Politik uang atau money politics adalah hal yang dianggap menjadi budaya oleh masyarakat Indonesia, bahkan berdasarkan data LSI, menyebut misalnya politik uang yang terjadi pada Pileg 2014 mencapai 30% dan pada tahun 2019 naik menjadi 33,1%. Muhtadi dalam riset (BRIN, 2021) jika angka 33,1% adalah akumulasi dari total DPT sebanyak 192 juta orang, maka ada sekitar 63,5 juta orang yang terkena paparan politik uang. Jadi apakah ini sudah menjadi budaya atau penyakit yang mengotori demokrasi? Apa yang perlu dibenahi dari maraknya politik uang yang masih sering terjadi di Indonesia, bahkan dari range besar sampai terkecil seperti lingkup pemilihan Kepala Desa tak luput dari money politics. Budaya sendiri adalah hal yang lahir dimasyarakat kemudian tumbuh dan dipelihara, diakui dan menjadi ciri dari suatu etnis, kelompok, suku atau bahkan bangsa, lantas apakah kita setuju jika money politics dikatakan sebagai budaya bangsa? Tentu saja tidak. Tutur Arif Nur Alam pada Rabu, 29 Maret 2023 dalam live streaming diakun Youtube Bawaslu RI dan Zoom meeting dengan seluruh jajaran Penyelenggara Pemilu Bawaslu dari tingkat Provinsi Jawa Barat, Bawaslu Kabupaten, Panwaslu Kecamatan sampai Pengawas Kelurahan/Desa.

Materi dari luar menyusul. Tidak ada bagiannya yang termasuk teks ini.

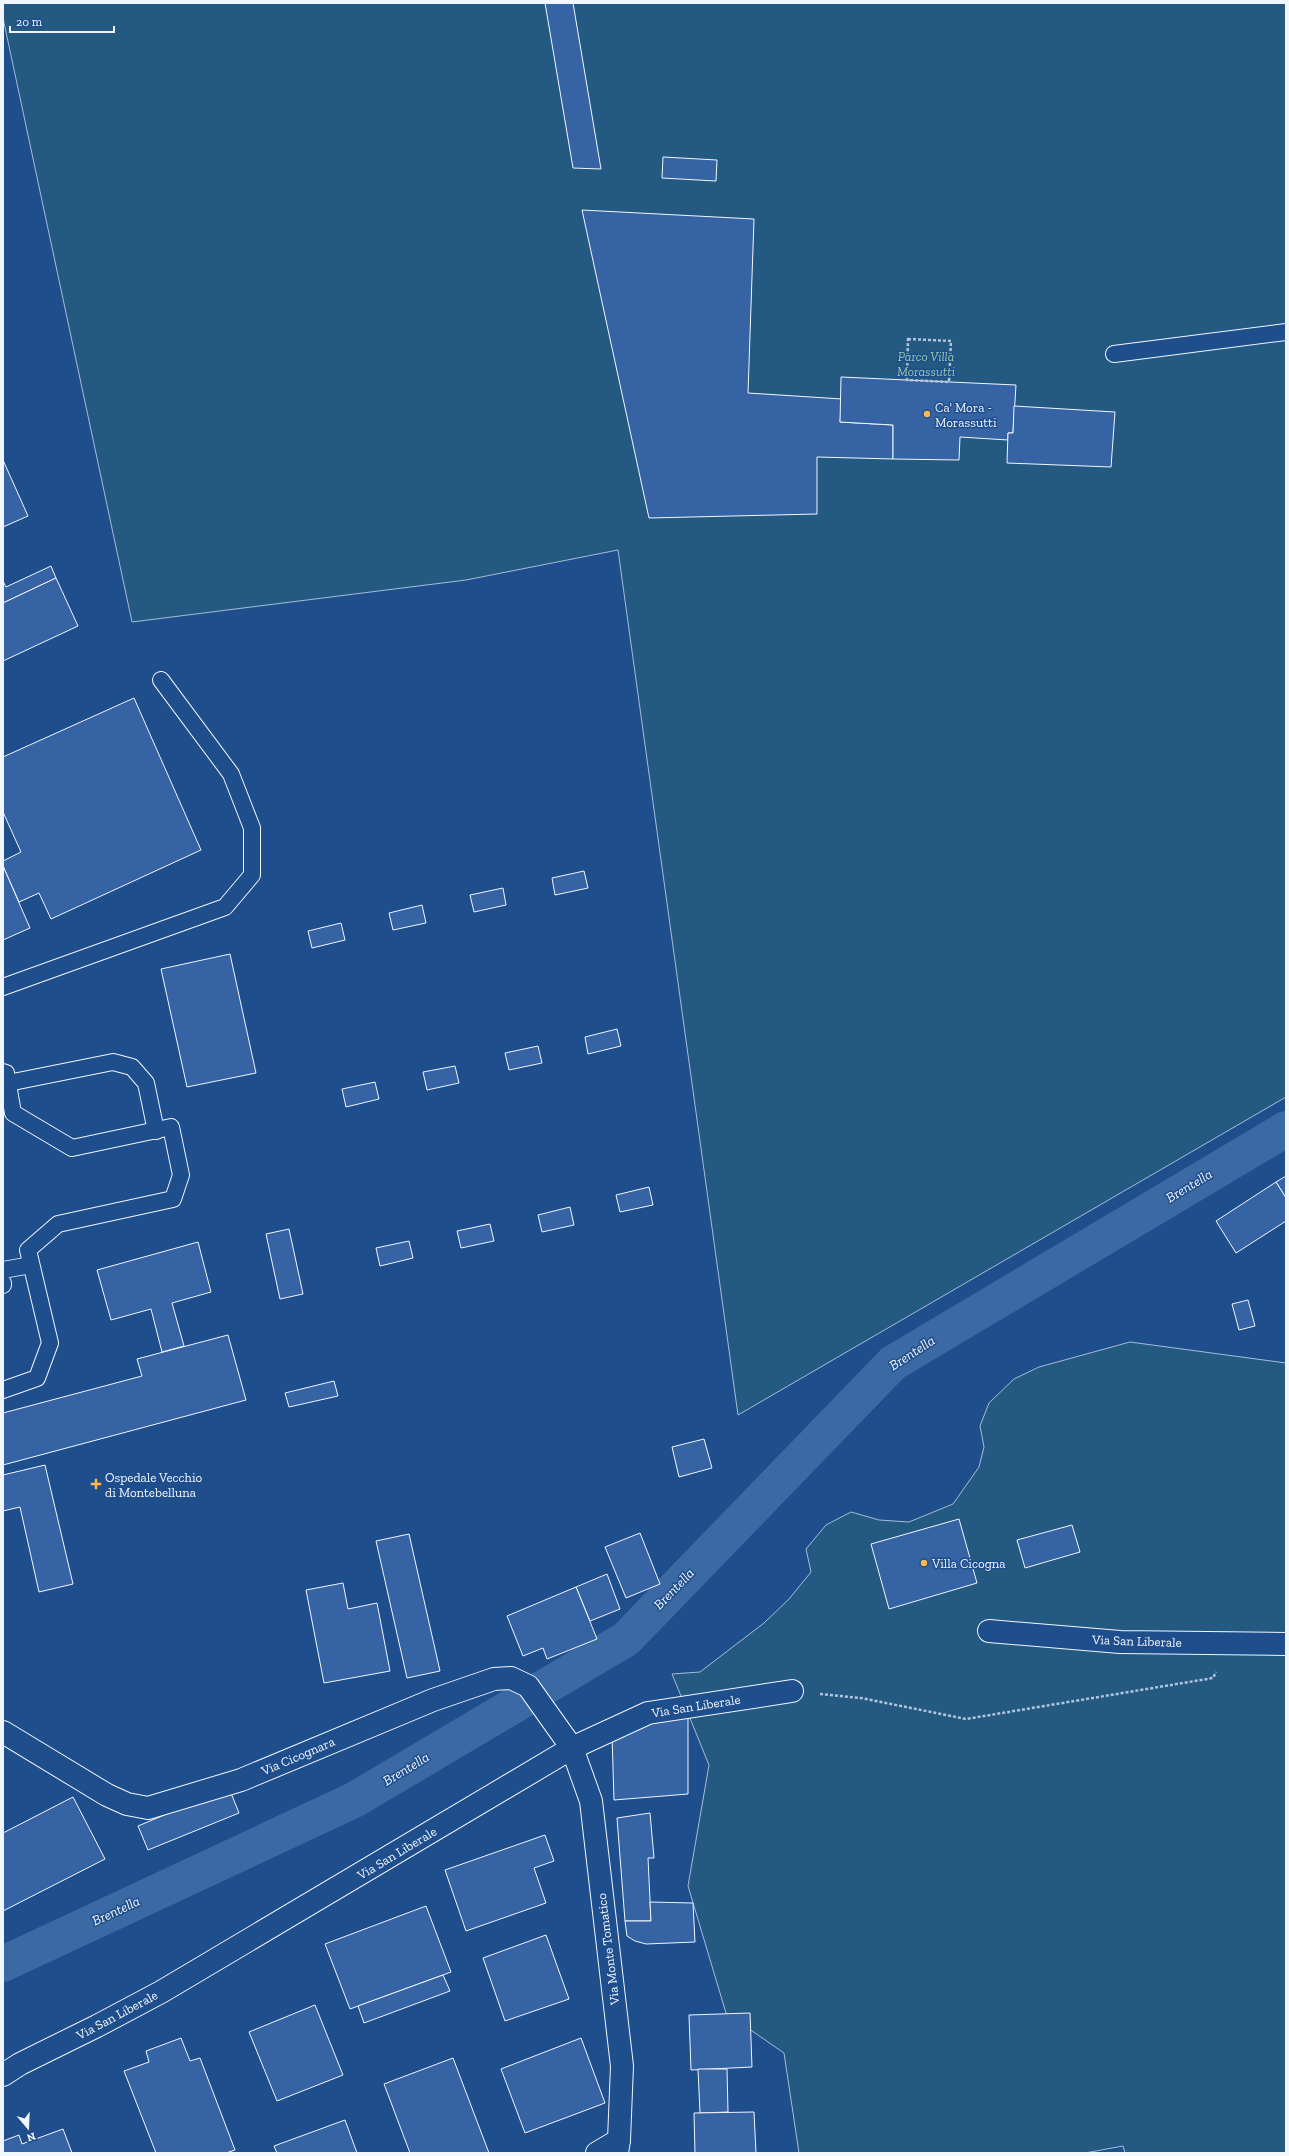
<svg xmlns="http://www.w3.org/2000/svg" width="1289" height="2156" font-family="'Zilla Slab',serif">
	<rect width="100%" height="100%" fill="#1f4e8c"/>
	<!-- green -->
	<g fill="#245a82" stroke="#a8bbd7">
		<path d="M3,3H1286V1097L738,1415L618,550L466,580L132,622L3,18Z"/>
		<path d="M1130,1342L1286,1363V2153H1125L1123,2146L1085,2153H799L784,2053L726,2013L688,1886L709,1765L672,1674L700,1672L764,1623L789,1599L811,1572L806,1549L826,1525L851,1512L879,1520L909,1522L953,1504L979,1467L984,1447L980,1426L989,1403L1014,1379L1039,1367Z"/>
	</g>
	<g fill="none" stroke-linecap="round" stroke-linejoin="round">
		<!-- canal -->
		<path stroke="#3b69a3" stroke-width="36" d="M3,1964L354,1800L626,1639L893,1363L1286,1129"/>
	</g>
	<!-- building -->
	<g fill="#3563a3" stroke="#f2f6ff">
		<path d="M545,3H573L601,169L573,168Z"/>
		<path d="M663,157L717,160L716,181L662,178Z"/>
		<path d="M582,210L754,219L748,393L842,399L840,422L893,425V459L817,457V514L649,518Z"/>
		<path d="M841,377L1016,385L1013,433H1008V440L960,437L959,460L893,459V425L840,422Z"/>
		<path d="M1014,406L1115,412L1111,467L1007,463L1008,433H1013Z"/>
		<path d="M3,460L28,516L3,527Z"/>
		<path d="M51,566L56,578L3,603V581L6,587Z"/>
		<path d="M56,578L78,626L3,661V603Z"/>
		<path d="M134,698L201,850L51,919L39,893L19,902L3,866V861L21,852L3,812V757Z"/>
		<path d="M3,866L30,928L3,940Z"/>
		<path d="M584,871L588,888L555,895L552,878Z"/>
		<path d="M503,888L506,905L474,912L470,895Z"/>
		<path d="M422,905L426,923L393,930L389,913Z"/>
		<path d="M341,923L345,940L312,948L308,931Z"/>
		<path d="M230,954L256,1073L187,1087L161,969Z"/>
		<path d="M617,1029L621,1046L588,1054L585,1037Z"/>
		<path d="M538,1046L542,1063L509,1070L505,1053Z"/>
		<path d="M455,1066L459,1083L427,1090L423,1072Z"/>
		<path d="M375,1082L379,1099L346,1107L342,1089Z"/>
		<path d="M1286,1176V1198L1276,1182Z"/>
		<path d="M1276,1182L1286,1198V1221L1236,1253L1216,1221Z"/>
		<path d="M649,1187L653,1205L620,1212L616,1195Z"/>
		<path d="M570,1207L574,1225L542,1232L538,1215Z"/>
		<path d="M490,1224L494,1241L461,1248L457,1231Z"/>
		<path d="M289,1229L303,1294L280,1299L266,1234Z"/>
		<path d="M409,1241L413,1258L380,1266L376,1248Z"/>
		<path d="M198,1242L211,1292L172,1303L184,1346L162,1352L151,1309L111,1320L97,1270Z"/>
		<path d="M1248,1300L1255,1326L1239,1330L1232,1304Z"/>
		<path d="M228,1335L246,1400L3,1465V1413L142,1376L137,1359Z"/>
		<path d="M334,1381L338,1396L289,1407L285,1393Z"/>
		<path d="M704,1439L712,1468L679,1477L672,1447Z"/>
		<path d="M45,1465L73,1584L39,1592L20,1507L3,1511V1475Z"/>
		<path d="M959,1519L977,1583L889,1609L871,1544Z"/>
		<path d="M1072,1525L1080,1552L1025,1568L1017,1540Z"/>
		<path d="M640,1533L660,1584L626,1598L605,1547Z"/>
		<path d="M409,1534L440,1671L407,1678L376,1541Z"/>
		<path d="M607,1574L620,1609L590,1621L576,1587Z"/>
		<path d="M343,1583L348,1609L377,1603L390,1671L324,1683L306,1590Z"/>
		<path d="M576,1587L597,1639L547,1659L543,1648L523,1656L507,1616Z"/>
		<path d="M688,1710V1794L614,1800L612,1735Z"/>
		<path d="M229,1788L239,1813L148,1850L138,1826Z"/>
		<path d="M73,1797L105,1859L3,1911V1833Z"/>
		<path d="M650,1813L654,1858H648L651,1921H625L617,1818Z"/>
		<path d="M545,1835L554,1861L534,1868L546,1903L466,1931L445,1870Z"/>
		<path d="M650,1902L693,1903L695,1942L646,1944L635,1941L627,1936L625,1921H651Z"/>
		<path d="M426,1906L451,1972L350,2009L325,1944Z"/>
		<path d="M546,1935L569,1999L505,2021L483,1958Z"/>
		<path d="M443,1975L450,1991L364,2023L358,2006Z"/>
		<path d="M315,2005L343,2075L277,2101L249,2032Z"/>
		<path d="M750,2013L752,2067L691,2070L689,2015Z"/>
		<path d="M181,2038L190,2061L200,2058L235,2150L226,2153H156L124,2071L149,2062L146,2051Z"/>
		<path d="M581,2038L605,2103L525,2133L501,2069Z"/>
		<path d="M453,2058L489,2153H410L384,2084Z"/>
		<path d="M698,2069H727L728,2112L700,2113Z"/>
		<path d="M754,2112L756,2153H695L694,2113Z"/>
		<path d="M345,2120L357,2153H277L274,2146Z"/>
		<path d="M63,2129L72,2153H3V2141L19,2135L22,2144Z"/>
	</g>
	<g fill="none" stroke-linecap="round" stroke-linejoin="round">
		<defs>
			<g id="service">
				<path d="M1114,354L1286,332"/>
				<path d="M3,987L225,907L252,875V828L231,774L161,680"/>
				<path d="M3,1072L6,1073L13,1113L72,1148L171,1127L181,1175L173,1199L58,1224L28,1250L50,1343L37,1378L3,1390"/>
				<path d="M8,1083L113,1062L132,1067L146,1083L156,1131"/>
				<path d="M3,1270L31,1265"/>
				<path d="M3,1283V1285"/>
			</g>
			<g id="minor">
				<path d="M989,1631L1120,1642L1286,1644"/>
				<path d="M3,1732L107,1795L127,1804L148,1808L241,1780L433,1700L494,1679L511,1678L528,1686L572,1748L591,1801L622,2066L619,2140L617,2153"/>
				<path d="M3,2075L20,2064L97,2026L161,1992L572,1748L648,1713L792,1691"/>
				<path d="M597,2153L619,2140"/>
			</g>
		</defs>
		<!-- service casing -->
		<use href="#service" stroke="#f2f6ff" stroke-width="18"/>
		<!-- minor casing -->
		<use href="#minor" stroke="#f2f6ff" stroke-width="24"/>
		<!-- path -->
		<g stroke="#b3c4dc" stroke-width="2.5" stroke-dasharray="3 2" stroke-linecap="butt">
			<path d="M908,339L951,341L949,382L907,380Z"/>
			<path d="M820,1694L861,1698L966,1719L1213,1678L1216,1672"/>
		</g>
		<!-- service -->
		<use href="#service" stroke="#1f4e8c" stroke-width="16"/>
		<!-- minor -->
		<use href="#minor" stroke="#1f4e8c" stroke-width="22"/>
	</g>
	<!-- markers -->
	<g fill="#ffb74d" stroke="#1f4e8c" stroke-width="1.5">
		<circle cx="927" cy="414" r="4"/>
		<path d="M94 1478h4v4h4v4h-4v4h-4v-4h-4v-4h4z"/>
		<circle cx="924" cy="1563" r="4"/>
	</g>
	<g text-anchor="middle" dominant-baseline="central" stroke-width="3" stroke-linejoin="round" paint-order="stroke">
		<!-- park labels -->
		<g font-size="13" font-style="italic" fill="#97c8a6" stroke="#1f4e8c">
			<text x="926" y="356">Parco Villa<tspan x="926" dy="15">Morassutti</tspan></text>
		</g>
		<!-- poi labels -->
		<g font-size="13" fill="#f2f6ff" stroke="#1f4e8c" text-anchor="start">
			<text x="935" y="407">Ca' Mora -<tspan x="935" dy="15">Morassutti</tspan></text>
			<text x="105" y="1477">Ospedale Vecchio<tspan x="105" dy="15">di Montebelluna</tspan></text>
			<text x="932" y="1563">Villa Cicogna</text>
		</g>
		<!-- street labels -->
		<g font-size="13" fill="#f2f6ff" stroke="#1f4e8c">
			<text transform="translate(1137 1641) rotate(2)">Via San Liberale</text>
			<text transform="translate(696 1706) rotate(-9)">Via San Liberale</text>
			<text transform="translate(298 1756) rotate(-23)">Via Cicognara</text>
			<text transform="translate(397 1853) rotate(-31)">Via San Liberale</text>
			<text transform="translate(608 1949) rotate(-97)">Via Monte Tomatico</text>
			<text transform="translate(117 2015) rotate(-28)">Via San Liberale</text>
		</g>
		<!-- water labels -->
		<g font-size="14" font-style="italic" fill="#f2f6ff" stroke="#1f4e8c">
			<text transform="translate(1189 1186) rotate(-31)">Brentella</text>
			<text transform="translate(912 1353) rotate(-33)">Brentella</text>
			<text transform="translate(674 1589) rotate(-46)">Brentella</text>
			<text transform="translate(406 1769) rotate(-31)">Brentella</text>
			<text transform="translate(116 1911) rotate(-25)">Brentella</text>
		</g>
	</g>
	<!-- border -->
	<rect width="1289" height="2156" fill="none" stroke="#f2f6ff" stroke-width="8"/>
	<!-- north arrow -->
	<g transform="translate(28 2128) rotate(161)" stroke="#1f4e8c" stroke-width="3" paint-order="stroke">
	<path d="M0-3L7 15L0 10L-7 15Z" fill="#f2f6ff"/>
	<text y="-6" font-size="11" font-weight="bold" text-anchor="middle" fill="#f2f6ff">N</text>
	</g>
	<!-- scale -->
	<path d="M10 26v6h104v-6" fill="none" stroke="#f2f6ff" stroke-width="2"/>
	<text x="16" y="26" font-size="12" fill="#f2f6ff" stroke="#1f4e8c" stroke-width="3" paint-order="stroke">20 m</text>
</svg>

Money Politcs ditujukan untuk banyak hal, salah satunya untuk vote buying atau membeli suara, bahkan secara extreme bisa menghilangkan hak pilih peserta pemilu. Tanpa sadar ancaman dari politik uang seakan membangun demokrasi, padahal suara partisipatif kita sebagai WNI yang memiliki hak pilih akan terpasung, menyandera negara dengan pemimpin yang kita tidak ketahui secara pasti kredibilitasnya. Praktik politik uang yang disertai dengan logika transaksional marak klientelisme dan makin tingginya para broker. Namun hal ini dapat dicegah dengan pengawasan partisipatif yang dilakukan secara aktif oleh penyelenggara pemilu. Pengawasan partisipatif dapat dilakukan contohnya dengan membangun diskusi forum warga, pemberdayaan komunitas, sosialisasi kominitas digital jarimu awasi, pembentukan desa anti politik uang, kampung pengawasan, dan dari sisi akademisi dan perguruan tinggi dapat membuat KKN Tematik salah satunya mengenai ancaman dan strategi pencegahan money politics di masyarakat.
Jika Masyarakat sudah realistis dan mendapatkan literasi informasi yang cukup, maka Bawaslu mengharapakan upaya pencegahan bukan hanya dilakukan oleh penyelenggara pemilu, melainkan semua elemen dan kompenen masyarakat yang ikut mendorong kesembuhan demokrasi di Indonesia, karena kita tidak akan bisa terbebas dari money politics jika logika berpikir kita tetap menjadikannya sebagai bagian dari budaya. Intensitas upaya pencegahan kepada parpol melalui lisan dan tulisan, tatap muka atau pertemuan terbatas terkait potensi yang bisa dilanggar, sanksi dan larangan peserta pemilu, serta keterbukaan informasi yang digalakkan penyelenggara pemilu seperti KPU dan Bawaslu, agar publik bisa muncul dan merespon serta mengawal proses demokrasi, adalah upaya dan strategi baru yang dapat diterapkan oleh penyelenggara pemilu dan peserta pemilu, tutur Zaki Hilmi selaku Koordinator Pengawasan dan Hubungan Internal Bawaslu Provinsi Jawa Barat.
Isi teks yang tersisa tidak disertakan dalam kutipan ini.